Kore e Kuros
Ex Noviziato dei Crociferi, Palermo, 2010
Sette kouroi, o ritratti di personaggi, alti sette metri, realizzati da Domenico Pellegrino, uno dei primi artisti che negli scorsi anni hanno deciso di dedicare tutta la propria attività artistica alla registrazione e alla catalogazione di personaggi-modello della vita giovanile quotidiana. In sostanza ciò che lo scanner di Pellegrino riprende è rappresentato poi con i vari colori dello spettro solare distribuiti a seconda della diffusione del calore corporeo: ciò che la cinematografia hollywoodiana (si tengano presente ad esempio film come Terminator, Predator o Alien o telefilm come Star Trek ecc.) ci ha abituato essere l’unico tipo di visione possibile per una macchina.
I soggetti raffigurati da Domenico Pellegrino sono in buona parte persone che hanno chiesto all’artista di essere ritratte, per il piacere ed il desiderio di vedersi rappresentate in pubblico.

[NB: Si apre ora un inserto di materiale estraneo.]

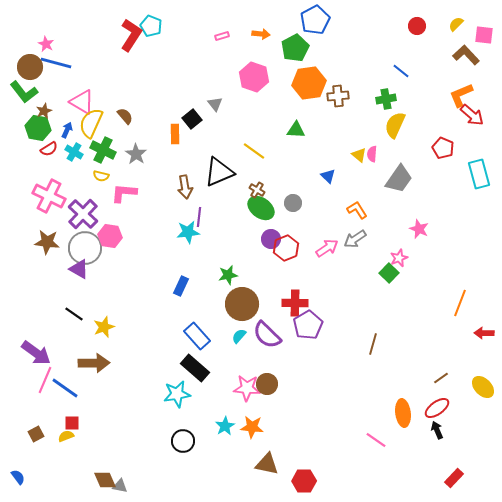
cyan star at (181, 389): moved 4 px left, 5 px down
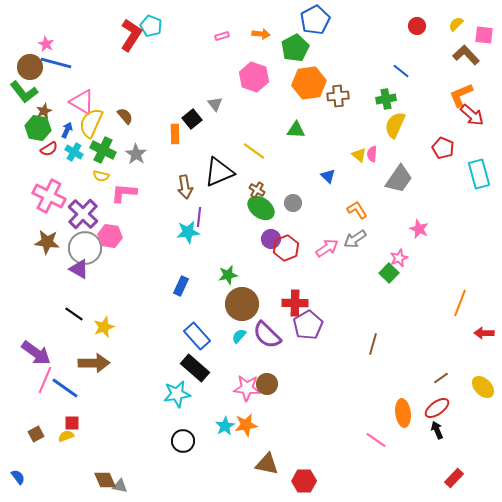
orange star at (252, 427): moved 6 px left, 2 px up; rotated 15 degrees counterclockwise
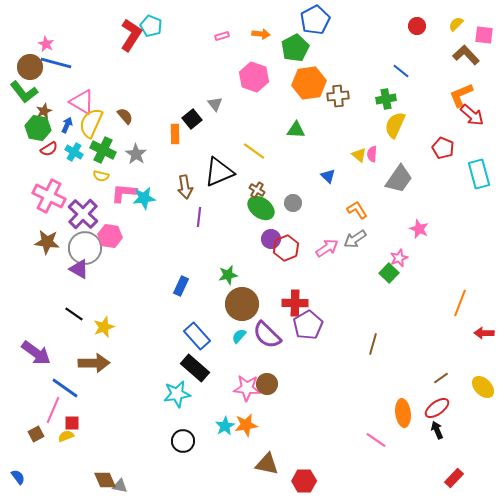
blue arrow at (67, 130): moved 5 px up
cyan star at (188, 232): moved 44 px left, 34 px up
pink line at (45, 380): moved 8 px right, 30 px down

Scelti dunque i modelli, maschi e femmine indifferentemente, Pellegrino li sottopone a scansioni febbrili, esponendoli alle luci calde e fredde che virano il colore o all’uso di lenti che ne deformano le sagome, per accorgersi con sorpresa che lo scanner, tutt’altro che inerte, reagisce alle differenti cromìe dei modelli: se biondi o bruni, tatuati o pelosi, trasponendoli in una fantasmagoria di colori, in un’estrema e quasi voluttuosa deliquescenza, che testimoniano appunto il trascorrere dell’ordinario nel mondo rarefatto degli archetipi, dei totem, dei tratti maculati della Sindone. Qui le figure – come nei mosaici bizantini, ieratiche ed astanti- levitano nell’aria, assumono l’aspetto di esseri pietrificati nel mezzo del loro movimento, creano le arcane atmosfere che è possibile rinvenire in certi brani sontuosi dell’Endimione di John Keats. E, nel contempo, bizzarre e chimeriche bellezze si evidenziano, dove le singole parti attingono inedite proporzioni, gli elementi solidali si dissociano, le masse carnose divengono, quasi in assenza di gravità , imponderabili.

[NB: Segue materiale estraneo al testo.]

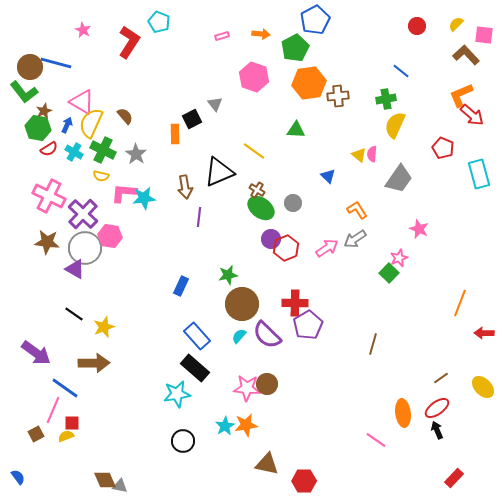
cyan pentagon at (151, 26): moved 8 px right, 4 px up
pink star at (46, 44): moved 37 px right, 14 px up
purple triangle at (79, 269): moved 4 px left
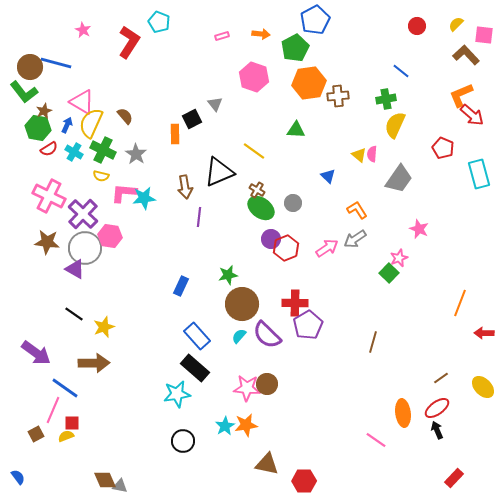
brown line at (373, 344): moved 2 px up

Come Narciso, che nel lago rispecchia, oltre la propria immagine, l’intero universo, fatto di astri, di piante e d’animali, anche in queste opere gli spettatori, forzati a identificarsi nelle tregende dei corpi, nell’allucinazione degli specchi, si riconoscono infine elementi inalterabili del cosmo, dove ciò che si corrompe rinasce, reintegrandosi in nuovi cicli vitali.